Huge test: A huge test measures if data is ready for additional types of testing, such as load and performance testing. It's usually the last step of the test data phase.
Tips for implementing test data
Here are a few tips you can use when implementing test data:
Use all combinations when testing. Try to use every possible combination of both supported and unsupported data to help ensure the test data measures all necessary parameters.
Collect data using positive and negative testing. Positive testing verifies the functions of a program to produce expected results, while negative testing verifies if a program can manage unusual results.
Give yourself ample time to test data. Be sure to give yourself ample time to gather as much test data as you need to help you work more efficiently.
Reevaluate data during each phase. Consider reevaluating test data at each phase of the project to help ensure productivity and accuracy.
Involve multiple team members in the collection. It's often a good idea to involve multiple team members in collecting test data, including the designer.
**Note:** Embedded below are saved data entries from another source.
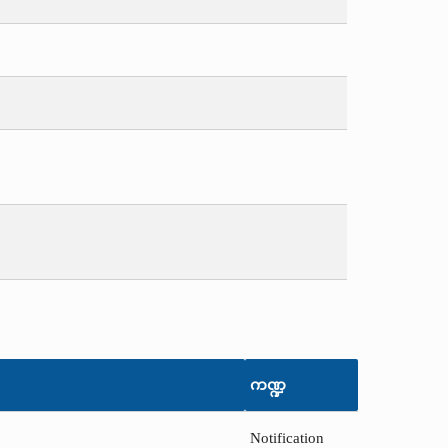
ကဏ္ဍ
Notification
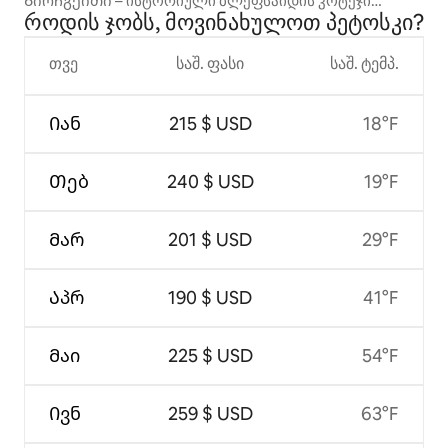
Ბირჩგეითი – ისტორიული ბლეფსაიდის კოტეჯი
როდის ჯობს, მოვინახულოთ პეტოსკი?
პანორასთან ერთად
თვე
საშ. ფასი
საშ. ტემპ.
Იან
215 $ USD
18°F
Თებ
240 $ USD
19°F
Მარ
201 $ USD
29°F
Აპრ
190 $ USD
41°F
Მაი
225 $ USD
54°F
Ივნ
259 $ USD
63°F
Use test data prior to data execution. If you conduct text execution before generating all of your test data, it may present challenges to your overall data management. By creating your test data prior to execution, your team can save time and increase its chances of meeting the deadline.
Ensure your data files are uncorrupted. Before you generate your test data, ensure that all of your existing files remain uncorrupted. To reduce the likelihood of data corruption, perform regular backups and communicate clearly with your team members about when each person is working on the files.
Examples of test data
Here are a few examples of different forms of test data:
Performance testing identifies how fast a database can handle test data. The goal of performance testing is to identify bottlenecks, which is when an application slows down significantly and reduces overall productivity. Performance testing also measures things like capacity, reliability and efficiency.
Related: How To Get Testing Fresher Jobs
Security testing is the process of identifying a program's ability to protect data you collect from users. It tests numerous factors, including authentication, authorization, integrity and confidentiality. It may also test where the program stores the information or how it responds to potential threats.
Black-box testing analyzes the functions of a program without access to the code. This allows researchers to measure how the system responds to a variety of situations, including inputting commands of no data, valid data, invalid data and illegal data formatting. You can apply this to different phases of testing, including unit testing and integration testing.
White-box testing measures the internal structure and coding of a program. It may also test the responsiveness of the code, as well as the occurrence of invalid parameters. White-box testing focuses on statement, branch and path coverage.